Aggregations
We will cover internal implementation of common aggregations in this document.
Frontend
TODO
Expression Framework
TODO
HashAggExecutor
Within the HashAggExecutor
, there are 4 main components:
- AggCalls.
- AggState.
- AggGroups.
- Persisted State.
AggCalls are the aggregation calls for the query. For instance SUM(v1)
, COUNT(v2)
has the AggCalls SUM
and COUNT
.
AggState is the state we use to compute to the result (output) of the aggregation call. Within each aggregation group, it will have an AggState for each AggCall.
AggGroups are created per aggregation group.
For instance with GROUP BY x1, x2
, there will be a group for each unique combination of x1
and x2
.
Whenever stream chunks come in, the executor will update the aggregation state for each group, per agg call.
On barrier, we will persist the in-memory states.
For value
type aggregations, we will persist the state to the intermediate state table.

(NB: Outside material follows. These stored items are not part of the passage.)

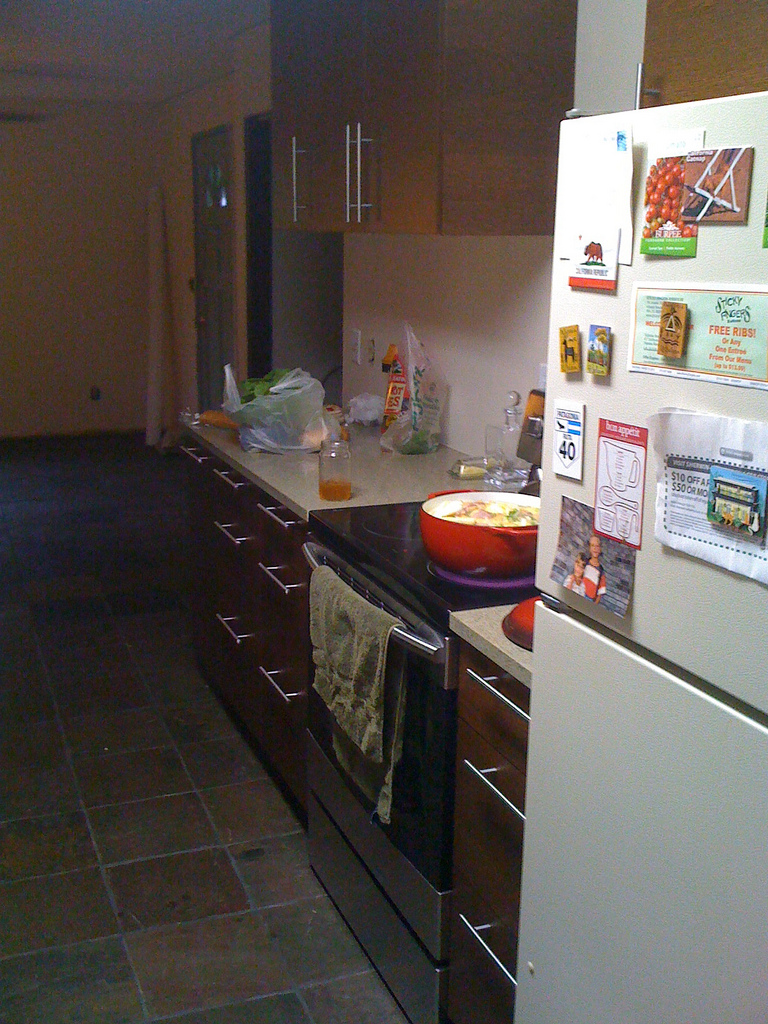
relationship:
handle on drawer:
[206, 508, 254, 553] [205, 510, 264, 627]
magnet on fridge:
[584, 412, 654, 551] [507, 85, 765, 1018]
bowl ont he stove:
[414, 465, 543, 586] [277, 490, 480, 970]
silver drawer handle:
[413, 631, 439, 651] [260, 663, 304, 706]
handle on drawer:
[456, 756, 523, 823] [443, 726, 526, 939]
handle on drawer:
[456, 911, 517, 985] [443, 878, 517, 1023]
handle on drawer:
[257, 555, 303, 595] [254, 551, 308, 638]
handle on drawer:
[213, 608, 249, 649] [211, 596, 261, 721]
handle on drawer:
[456, 911, 517, 985] [446, 864, 521, 1023]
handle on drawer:
[456, 756, 521, 826] [447, 710, 529, 923]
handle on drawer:
[460, 671, 529, 714] [450, 635, 537, 750]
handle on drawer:
[259, 663, 299, 706] [253, 642, 303, 792]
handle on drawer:
[215, 604, 252, 651] [211, 585, 252, 727]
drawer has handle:
[239, 526, 321, 660] [249, 553, 313, 614]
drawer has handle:
[243, 483, 318, 570] [247, 494, 302, 540]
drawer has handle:
[194, 494, 269, 579] [203, 498, 260, 567]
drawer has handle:
[197, 452, 259, 521] [198, 451, 253, 511]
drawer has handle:
[173, 424, 219, 489] [172, 438, 211, 475]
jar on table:
[311, 435, 357, 506] [170, 384, 526, 523]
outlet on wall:
[348, 321, 371, 376] [330, 5, 653, 492]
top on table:
[496, 590, 551, 650] [432, 594, 536, 688]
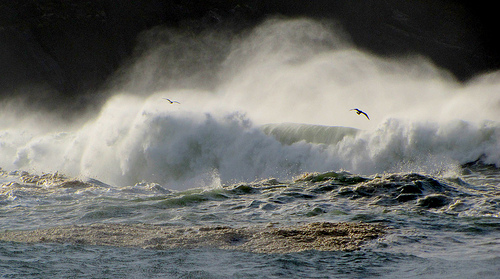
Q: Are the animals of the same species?
A: No, there are both seagulls and birds.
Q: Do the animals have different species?
A: Yes, they are sea gulls and birds.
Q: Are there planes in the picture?
A: No, there are no planes.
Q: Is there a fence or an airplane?
A: No, there are no airplanes or fences.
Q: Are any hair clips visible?
A: No, there are no hair clips.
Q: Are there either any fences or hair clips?
A: No, there are no hair clips or fences.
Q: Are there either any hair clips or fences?
A: No, there are no hair clips or fences.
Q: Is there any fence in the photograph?
A: No, there are no fences.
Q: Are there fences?
A: No, there are no fences.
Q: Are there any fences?
A: No, there are no fences.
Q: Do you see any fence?
A: No, there are no fences.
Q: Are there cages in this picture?
A: No, there are no cages.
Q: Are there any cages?
A: No, there are no cages.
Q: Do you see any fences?
A: No, there are no fences.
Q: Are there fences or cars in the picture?
A: No, there are no fences or cars.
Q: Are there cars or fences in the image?
A: No, there are no fences or cars.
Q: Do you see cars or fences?
A: No, there are no fences or cars.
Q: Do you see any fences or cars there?
A: No, there are no fences or cars.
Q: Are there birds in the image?
A: Yes, there is a bird.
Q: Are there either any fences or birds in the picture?
A: Yes, there is a bird.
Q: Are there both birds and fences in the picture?
A: No, there is a bird but no fences.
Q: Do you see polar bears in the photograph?
A: No, there are no polar bears.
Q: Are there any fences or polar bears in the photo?
A: No, there are no polar bears or fences.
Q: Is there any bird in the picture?
A: Yes, there is a bird.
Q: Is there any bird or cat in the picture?
A: Yes, there is a bird.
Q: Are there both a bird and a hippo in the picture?
A: No, there is a bird but no hippos.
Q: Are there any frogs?
A: No, there are no frogs.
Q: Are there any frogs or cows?
A: No, there are no frogs or cows.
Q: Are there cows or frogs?
A: No, there are no frogs or cows.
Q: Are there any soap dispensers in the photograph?
A: No, there are no soap dispensers.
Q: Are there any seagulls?
A: Yes, there is a seagull.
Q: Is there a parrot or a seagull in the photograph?
A: Yes, there is a seagull.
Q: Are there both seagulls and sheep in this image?
A: No, there is a seagull but no sheep.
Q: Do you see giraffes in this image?
A: No, there are no giraffes.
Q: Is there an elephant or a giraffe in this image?
A: No, there are no giraffes or elephants.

This state table will store all value aggregations per group on a single row.
For MaterializedInput
type aggregations, these require tracking input state. For example, non-append-only min/max.

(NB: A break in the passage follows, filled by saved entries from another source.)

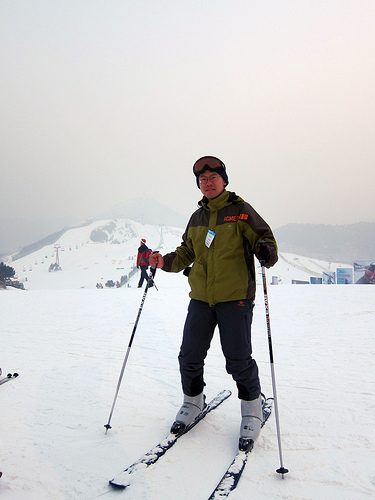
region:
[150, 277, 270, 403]
the pants are blue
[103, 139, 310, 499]
man holding two ski poles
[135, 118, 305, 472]
man on skis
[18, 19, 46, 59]
white clouds in blue sky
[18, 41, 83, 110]
white clouds in blue sky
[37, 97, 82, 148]
white clouds in blue sky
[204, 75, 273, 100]
white clouds in blue sky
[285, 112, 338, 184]
white clouds in blue sky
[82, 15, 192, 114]
white clouds in blue sky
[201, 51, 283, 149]
white clouds in blue sky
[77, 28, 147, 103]
white clouds in blue sky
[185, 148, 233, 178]
Ski goggles on his head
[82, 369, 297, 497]
The man is wearing skis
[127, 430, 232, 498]
There is snow resting on top of his skis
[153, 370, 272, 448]
The man is wearing snow boots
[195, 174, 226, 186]
The man is wearing glasses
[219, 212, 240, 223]
The man's jacket says acme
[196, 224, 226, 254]
The man is wearing a lift tag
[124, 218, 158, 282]
This person is walking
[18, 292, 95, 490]
The ground is covered in snow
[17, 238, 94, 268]
Ski lift in this distance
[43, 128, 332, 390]
this is on a mountain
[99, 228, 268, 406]
the man is a skier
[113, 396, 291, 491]
these skies are black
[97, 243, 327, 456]
these are ski poles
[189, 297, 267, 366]
the man's pants are black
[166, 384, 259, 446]
the boots are gray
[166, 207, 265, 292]
the man's jacket is green and black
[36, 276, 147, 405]
this snow is deep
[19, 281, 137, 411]
this snow is very bright white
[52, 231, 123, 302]
the mountain slope is covered in snow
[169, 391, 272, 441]
man wearing gray snow boots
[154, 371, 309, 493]
man on a ski slope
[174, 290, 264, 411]
man wearing black pants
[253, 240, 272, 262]
man with gloves on his hand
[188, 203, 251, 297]
man wearing a green jacket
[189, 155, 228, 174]
man with ski googles on his head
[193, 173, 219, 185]
man wearing wire eye glasses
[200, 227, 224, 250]
man with a tag on his jacket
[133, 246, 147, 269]
person wearing a red jacket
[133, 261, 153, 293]
person wearing black pants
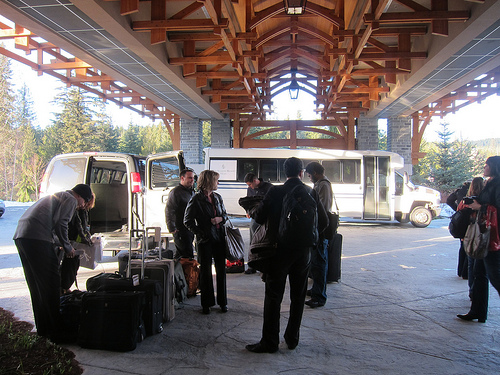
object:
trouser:
[262, 252, 289, 349]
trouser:
[283, 250, 311, 349]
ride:
[202, 147, 442, 227]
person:
[182, 170, 246, 315]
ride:
[39, 149, 185, 250]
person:
[448, 155, 500, 323]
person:
[12, 183, 92, 341]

For each of these aggregations, they have 1 state table (AggStateStorage::MaterializedInput
) each. Within the state table, it will store the input state for each group.
Initialization of AggGroups
AggGroups are initialized when corresponding aggregation groups are not found in AggGroupCache
.
This could be either because the AggGroupCache
got evicted,
or its a new group key.
It could take a while to initialize agg groups, hence we cache them in AggGroupCache
.